▸ **Problem**:
Below are records that hold pictures; write out only the lines from their start through the line with "Ein Team von", exactly, and drop the pictures.

▸ **Stored data**:
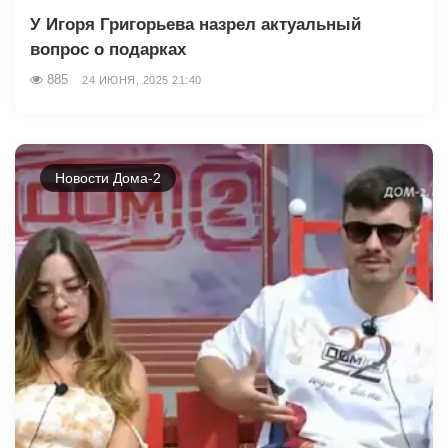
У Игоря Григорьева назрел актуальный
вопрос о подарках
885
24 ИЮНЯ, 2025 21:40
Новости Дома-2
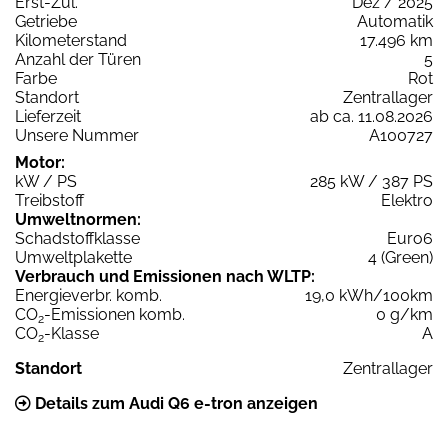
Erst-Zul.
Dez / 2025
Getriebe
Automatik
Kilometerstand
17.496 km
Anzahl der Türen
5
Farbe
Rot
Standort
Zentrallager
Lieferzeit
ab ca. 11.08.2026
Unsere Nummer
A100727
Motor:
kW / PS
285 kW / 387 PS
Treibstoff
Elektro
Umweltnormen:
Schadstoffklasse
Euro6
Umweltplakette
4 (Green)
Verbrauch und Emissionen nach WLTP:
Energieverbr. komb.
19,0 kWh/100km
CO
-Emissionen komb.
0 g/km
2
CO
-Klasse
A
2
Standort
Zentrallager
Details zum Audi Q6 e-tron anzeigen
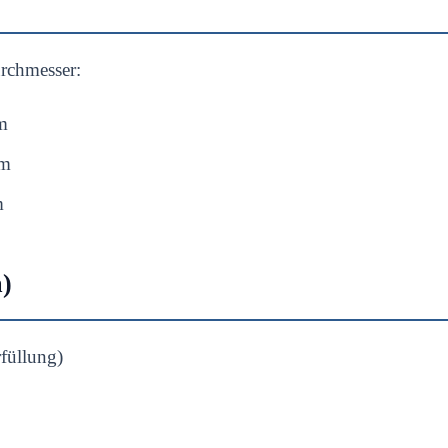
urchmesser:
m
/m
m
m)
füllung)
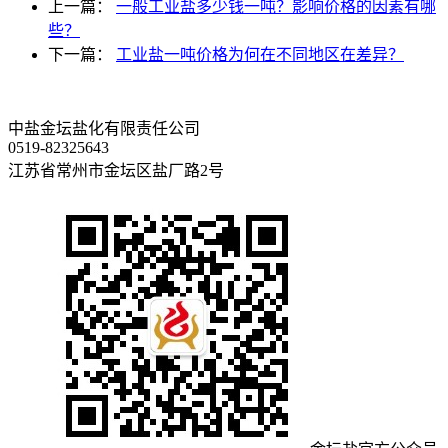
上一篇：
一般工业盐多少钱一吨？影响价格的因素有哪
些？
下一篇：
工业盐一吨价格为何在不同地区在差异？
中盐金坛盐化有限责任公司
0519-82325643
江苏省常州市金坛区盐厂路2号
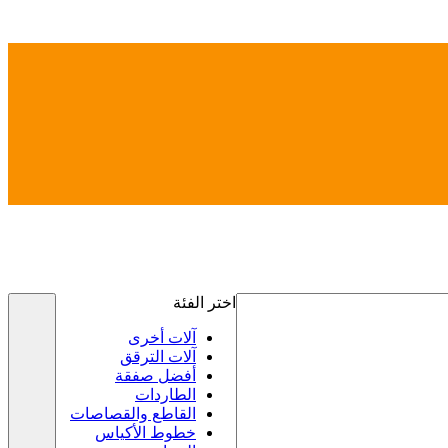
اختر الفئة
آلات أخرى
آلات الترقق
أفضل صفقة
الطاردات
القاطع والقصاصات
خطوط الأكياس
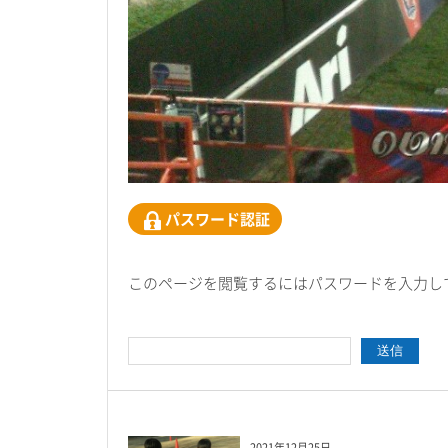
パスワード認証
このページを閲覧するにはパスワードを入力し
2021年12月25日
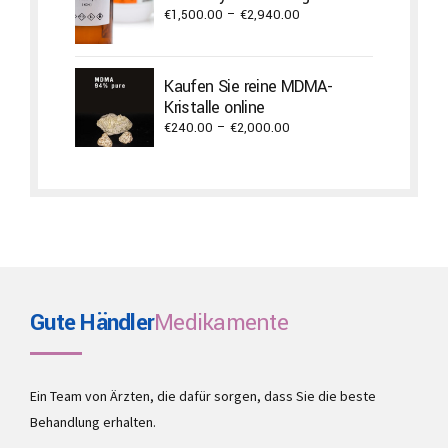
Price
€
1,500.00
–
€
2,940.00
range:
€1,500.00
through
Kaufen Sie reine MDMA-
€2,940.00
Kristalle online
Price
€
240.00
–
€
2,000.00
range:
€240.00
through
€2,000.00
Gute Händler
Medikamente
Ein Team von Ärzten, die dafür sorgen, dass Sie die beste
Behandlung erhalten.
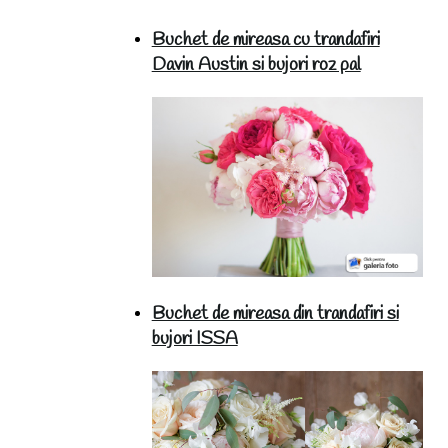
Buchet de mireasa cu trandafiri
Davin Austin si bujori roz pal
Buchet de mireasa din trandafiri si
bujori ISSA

▸ **Answer space**:
У Игоря Григорьева назрел актуальный
вопрос о подарках
885
24 ИЮНЯ, 2025 21:40
Новости Дома-2
Erst-Zul.
Dez / 2025
Getriebe
Automatik
Kilometerstand
17.496 km
Anzahl der Türen
5
Farbe
Rot
Standort
Zentrallager
Lieferzeit
ab ca. 11.08.2026
Unsere Nummer
A100727
Motor:
kW / PS
285 kW / 387 PS
Treibstoff
Elektro
Umweltnormen:
Schadstoffklasse
Euro6
Umweltplakette
4 (Green)
Verbrauch und Emissionen nach WLTP:
Energieverbr. komb.
19,0 kWh/100km
CO
-Emissionen komb.
0 g/km
2
CO
-Klasse
A
2
Standort
Zentrallager
Details zum Audi Q6 e-tron anzeigen
urchmesser:
m
/m
m
m)
füllung)
上一篇：
一般工业盐多少钱一吨？影响价格的因素有哪
些？
下一篇：
工业盐一吨价格为何在不同地区在差异？
中盐金坛盐化有限责任公司
0519-82325643
江苏省常州市金坛区盐厂路2号
اختر الفئة
آلات أخرى
آلات الترقق
أفضل صفقة
الطاردات
القاطع والقصاصات
خطوط الأكياس
パスワード認証
このページを閲覧するにはパスワードを入力し
2021年12月25日
Price
€
1,500.00
–
€
2,940.00
range:
€1,500.00
through
Kaufen Sie reine MDMA-
€2,940.00
Kristalle online
Price
€
240.00
–
€
2,000.00
range:
€240.00
through
€2,000.00
Gute Händler
Medikamente
Ein Team von Ärzten, die dafür sorgen, dass Sie die beste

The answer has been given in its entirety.